У меня нет слов. Кажется, Марико понимает, что мне нужно побыть наедине с собой. Оставив статью у меня на коленях, она выскальзывает за дверь. Когда она уходит, я беру в руки бумагу. Провожу большим пальцем по последнему предложению. Мне греет душу не моя принадлежность к королевской семье, а слова «самая настоящая». Самая настоящая. Да, это я. Настоящая дочь Японии.
25
Некогда Японией правили сёгуны. В обществе была установлена жесткая иерархическая система, просуществовавшая два с половиной века. Последний сёгун, Токугава, был свергнут в 1868 году, когда два могущественных клана (чьих имен я не помню) объединили силы и установили контроль в стране. Они вернули власть в руки императора и открыли границы. Это был конец феодализма. Классовая система упразднена. Так было положено начало современной Японии. Страна превратилась в мировую державу.
Я стою в новом императорском дворце, построенном на месте Замка Эдо, некогда являвшегося резиденцией Токугавы. На самом деле, здание неоднократно сгорало и перестраивалось. Здесь, в стенах этой цитадели, случались рождения и смерти, восхождения на престол и войны, поражения и победы.
– Быть может, сделаем одну у окна? – спрашивает императорский фотограф, его голос разносится эхом. Зал, в котором мы находимся, обычно служит для торжественных ужинов, но сегодня он просторен и пуст.

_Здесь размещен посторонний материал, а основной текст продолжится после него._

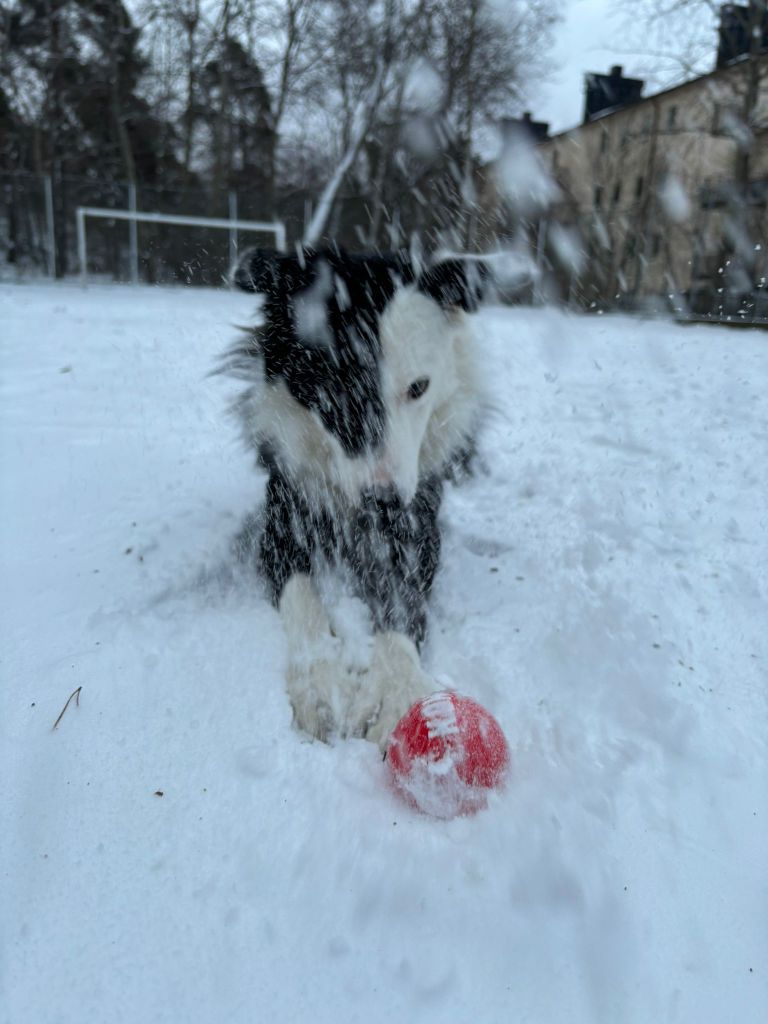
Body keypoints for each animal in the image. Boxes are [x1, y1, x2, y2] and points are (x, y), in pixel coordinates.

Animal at [222, 244, 487, 749]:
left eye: (418, 387)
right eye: (334, 393)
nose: (383, 501)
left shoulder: (416, 519)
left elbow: (403, 599)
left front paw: (393, 686)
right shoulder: (284, 515)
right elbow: (301, 593)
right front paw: (321, 682)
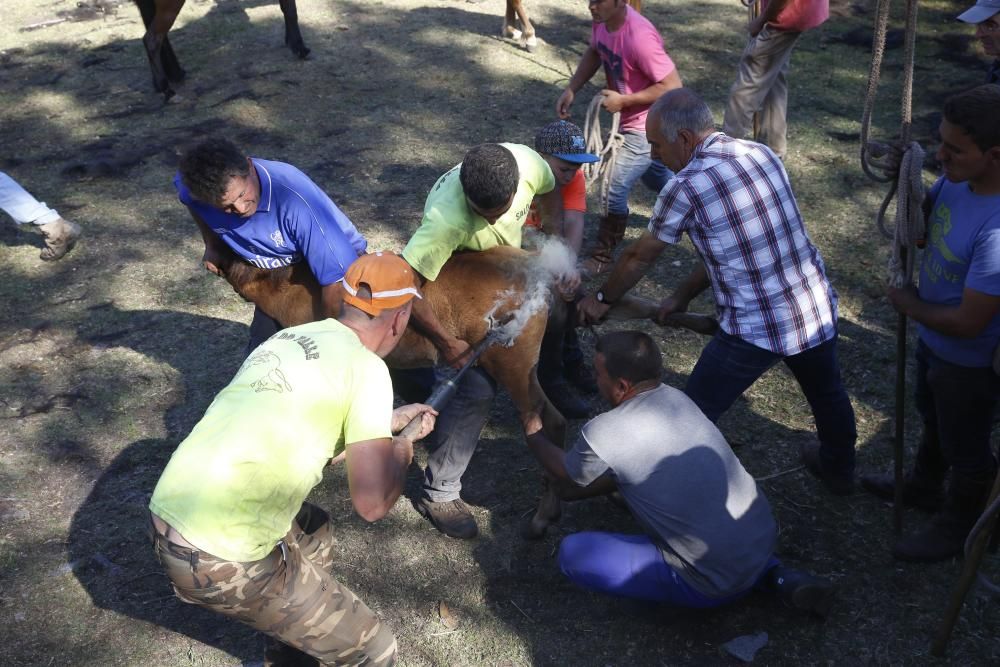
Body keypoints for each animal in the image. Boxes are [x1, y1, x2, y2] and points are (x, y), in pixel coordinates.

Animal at [132, 0, 308, 100]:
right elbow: (290, 10)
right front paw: (299, 47)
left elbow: (288, 8)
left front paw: (293, 42)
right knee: (152, 39)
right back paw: (165, 87)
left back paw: (168, 79)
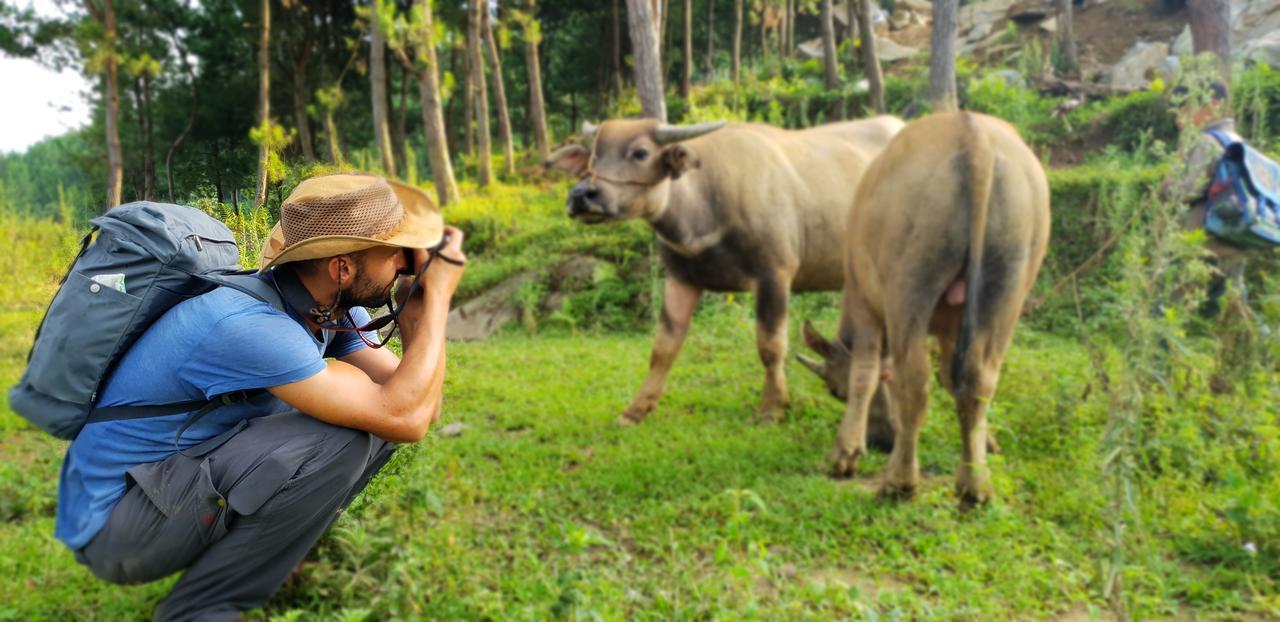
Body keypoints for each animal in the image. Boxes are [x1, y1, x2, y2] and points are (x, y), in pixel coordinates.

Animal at [545, 115, 906, 427]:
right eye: (594, 155)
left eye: (640, 152)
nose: (581, 196)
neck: (705, 204)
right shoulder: (680, 280)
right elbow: (663, 348)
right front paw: (635, 410)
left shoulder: (774, 276)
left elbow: (771, 346)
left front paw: (772, 407)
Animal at [798, 111, 1049, 506]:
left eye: (836, 393)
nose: (883, 442)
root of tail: (975, 137)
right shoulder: (949, 329)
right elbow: (952, 379)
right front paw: (985, 443)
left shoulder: (865, 303)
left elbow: (865, 373)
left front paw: (845, 452)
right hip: (1010, 280)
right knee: (980, 379)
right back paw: (974, 483)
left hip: (910, 283)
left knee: (914, 382)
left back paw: (900, 480)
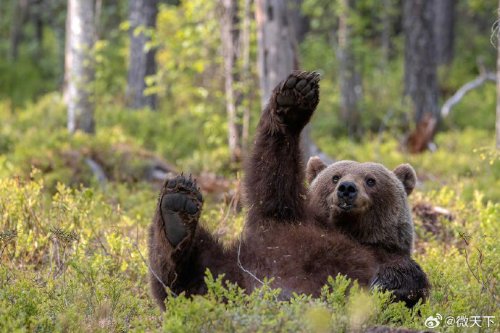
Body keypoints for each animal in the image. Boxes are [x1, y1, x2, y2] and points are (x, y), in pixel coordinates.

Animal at [146, 70, 428, 312]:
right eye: (335, 176)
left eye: (371, 180)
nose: (347, 188)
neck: (349, 231)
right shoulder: (282, 222)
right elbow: (272, 174)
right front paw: (294, 98)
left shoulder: (385, 255)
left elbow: (410, 281)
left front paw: (385, 286)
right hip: (230, 274)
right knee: (188, 273)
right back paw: (177, 209)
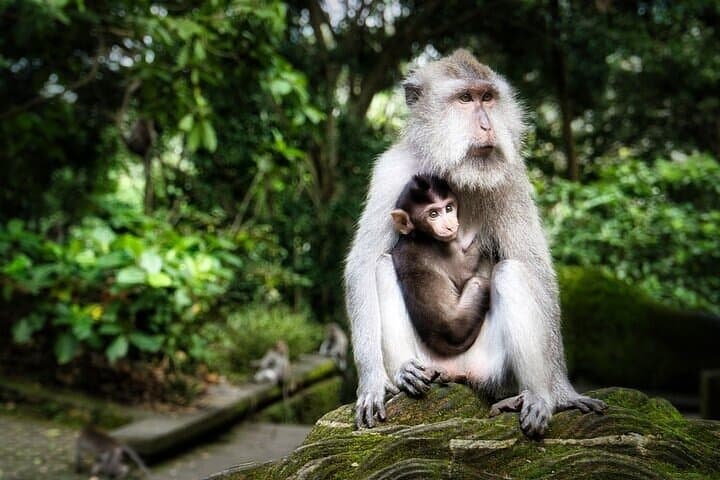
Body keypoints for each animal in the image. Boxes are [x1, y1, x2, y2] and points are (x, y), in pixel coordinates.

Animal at [390, 174, 490, 358]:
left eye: (449, 208)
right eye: (433, 214)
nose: (450, 226)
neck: (419, 235)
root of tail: (435, 337)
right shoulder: (446, 248)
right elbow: (463, 273)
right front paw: (487, 237)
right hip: (461, 323)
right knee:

Поправив подол платья – на мне нежно-розовый наряд от «Ханаэ Мори» с цветочным мотивом, – подхожу к окну во всю стену, через которое проникает солнечный свет. Пока фотограф снимает меня в профиль, выглядываю на улицу: там уже собирается народ. Они здесь, чтобы отпраздновать день рождения императора. Сегодня в стране государственный праздник. Предприятия закрыты. Территория дворца открыта для посетителей.
Щелчок. Вспышка.
– Благодарю вас, Ваше Высочество. Я поговорю с господином Фучигами, но, кажется, то, что мне нужно, у меня уже есть.

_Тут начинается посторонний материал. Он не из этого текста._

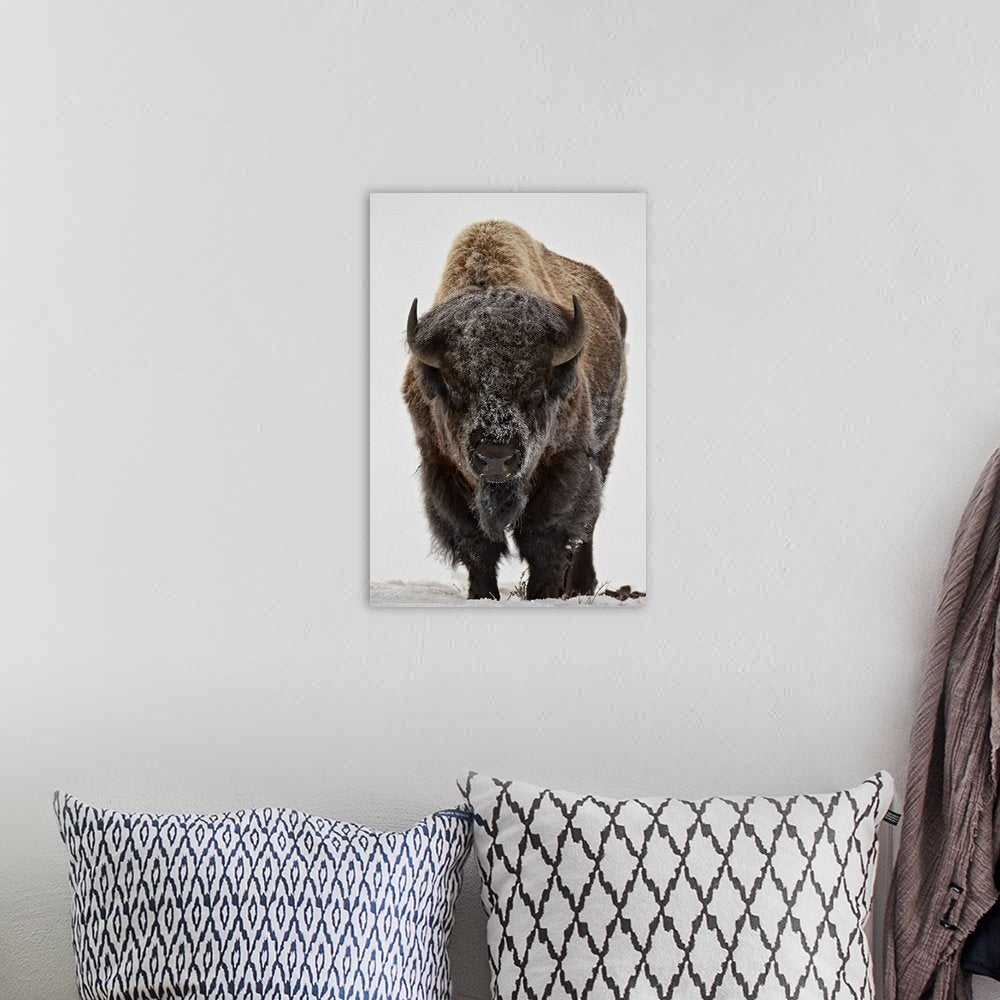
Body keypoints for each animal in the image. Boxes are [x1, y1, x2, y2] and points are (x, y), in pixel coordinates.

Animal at [402, 220, 627, 600]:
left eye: (536, 391)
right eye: (454, 390)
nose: (496, 457)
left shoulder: (565, 461)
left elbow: (546, 533)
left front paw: (543, 593)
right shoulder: (441, 466)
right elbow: (475, 541)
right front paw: (482, 594)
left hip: (605, 446)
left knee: (587, 526)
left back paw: (580, 586)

Кланяюсь фотографу. Один из этих снимков будет представлять меня членом императорской семьи. Всякий раз, глядя на него, я буду вспоминать, что он был сделан всего за несколько минут до встречи с моими бабушкой и дедушкой. Сегодня состоится мое официальное знакомство с ними. Отец уже с императором и императрицей. Сейчас я в вестибюле, дожидаюсь его сигнала. Фотограф уходит, и входит Акио.
Он проверяет часы.
– Еще несколько минут. – До встречи с моими бабушкой и дедушкой, он имеет в виду.
От волнения прикусываю губу.
– Не думала, что буду так нервничать. Я выгляжу нормально? – спрашиваю я. – Не прилипла никакая туалетная бумага к туфле? Между зубов ничего не застряло? – И демонстрирую ему свою ослепительно-белую улыбку. Боже, хоть бы все было чисто.

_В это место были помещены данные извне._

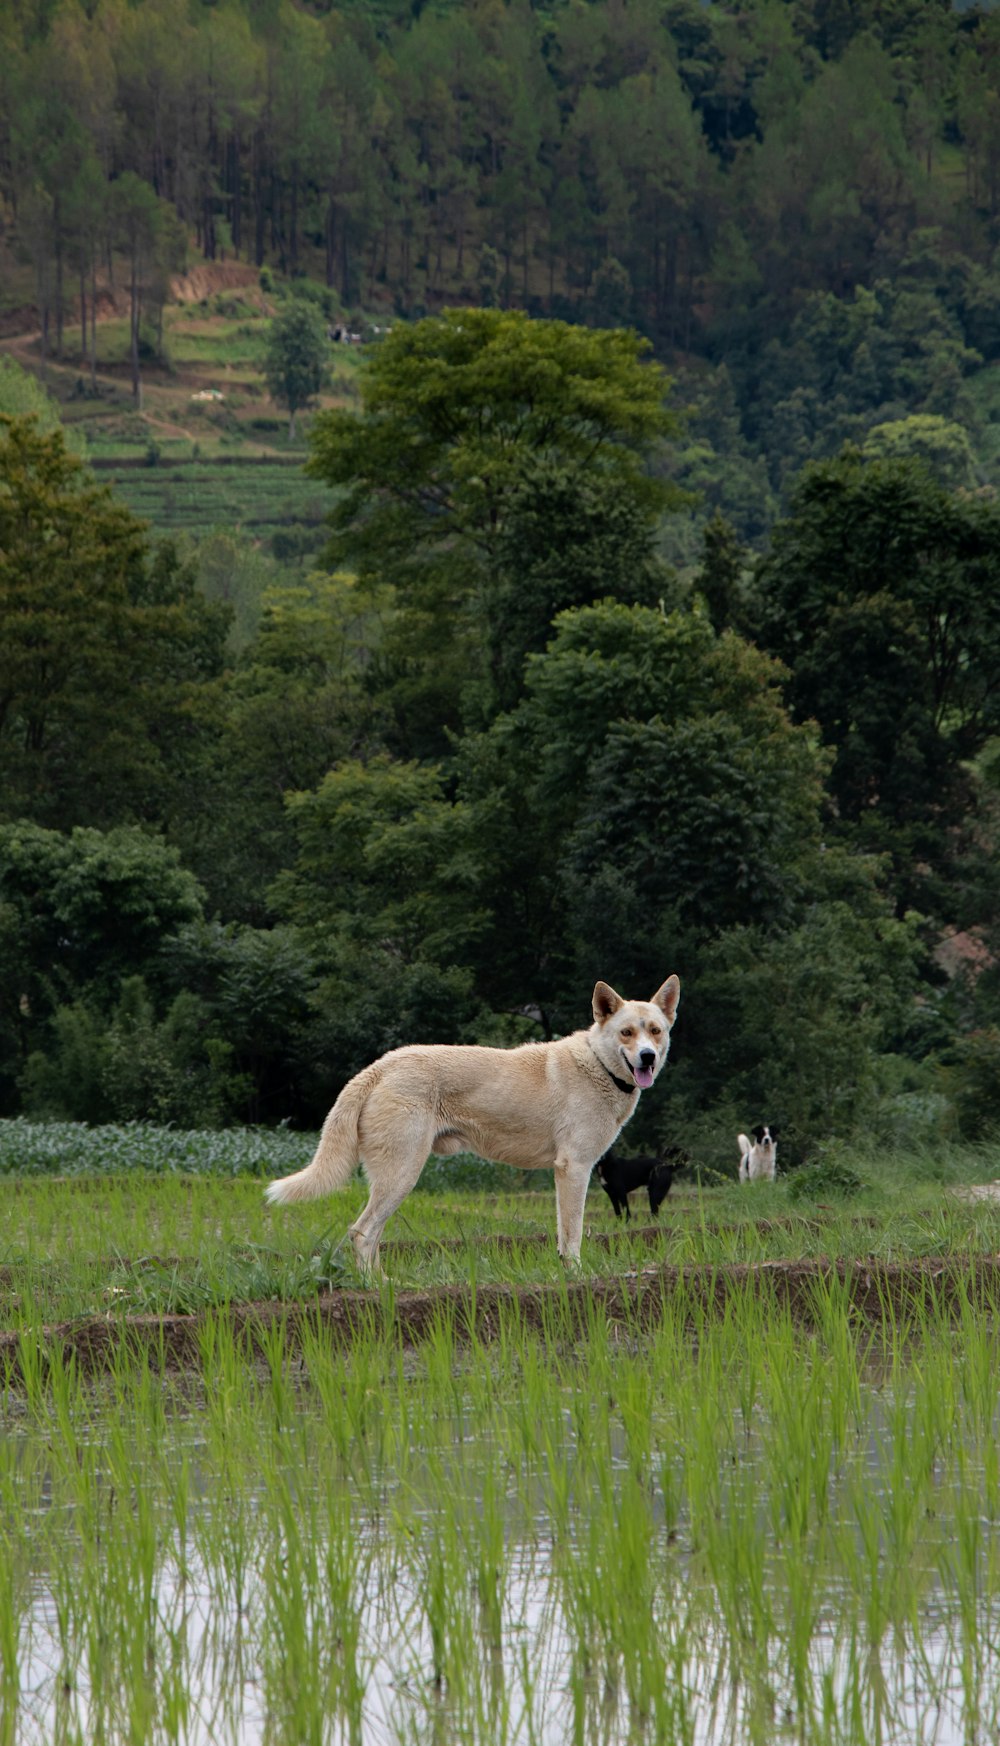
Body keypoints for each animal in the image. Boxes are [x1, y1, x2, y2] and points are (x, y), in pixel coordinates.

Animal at [265, 977, 677, 1278]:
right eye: (626, 1033)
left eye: (656, 1031)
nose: (647, 1057)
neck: (599, 1066)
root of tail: (380, 1067)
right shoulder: (574, 1169)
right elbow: (573, 1233)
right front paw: (575, 1277)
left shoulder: (567, 1173)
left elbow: (563, 1234)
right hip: (402, 1174)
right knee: (362, 1233)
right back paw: (379, 1289)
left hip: (394, 1179)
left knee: (370, 1236)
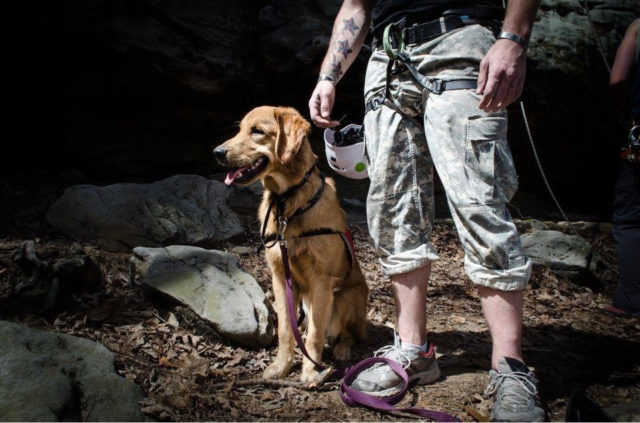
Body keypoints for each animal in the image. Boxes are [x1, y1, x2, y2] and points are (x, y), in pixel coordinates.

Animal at [214, 107, 368, 388]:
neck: (287, 202)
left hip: (346, 297)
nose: (217, 152)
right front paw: (281, 366)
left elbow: (315, 334)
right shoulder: (280, 277)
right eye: (240, 129)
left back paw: (342, 349)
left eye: (257, 131)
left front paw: (311, 372)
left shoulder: (321, 280)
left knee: (348, 333)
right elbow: (287, 330)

Акио окидывает меня взглядом с головы до ног.
– Вы выглядите… – Прекрасно? Очаровательно? – Хорошо.
Я смеюсь. Он не перестает меня удивлять.
– Не могу поверить, что когда-то считала, будто вам не хватает обаяния. Хотя, «хорошо» тоже считается. Я просто хочу соответствовать.
Уголки его губ ползут вверх.
– Быть может, вы рождены не для того, чтобы соответствовать, а для того, чтобы выделяться. – Мое сердце вот-вот выскочит из груди. Он кланяется. – Вы прекрасны, Ваше Высочество. – И, колеблясь, опускает взгляд. – Вероятно, мне не стоило этого говорить.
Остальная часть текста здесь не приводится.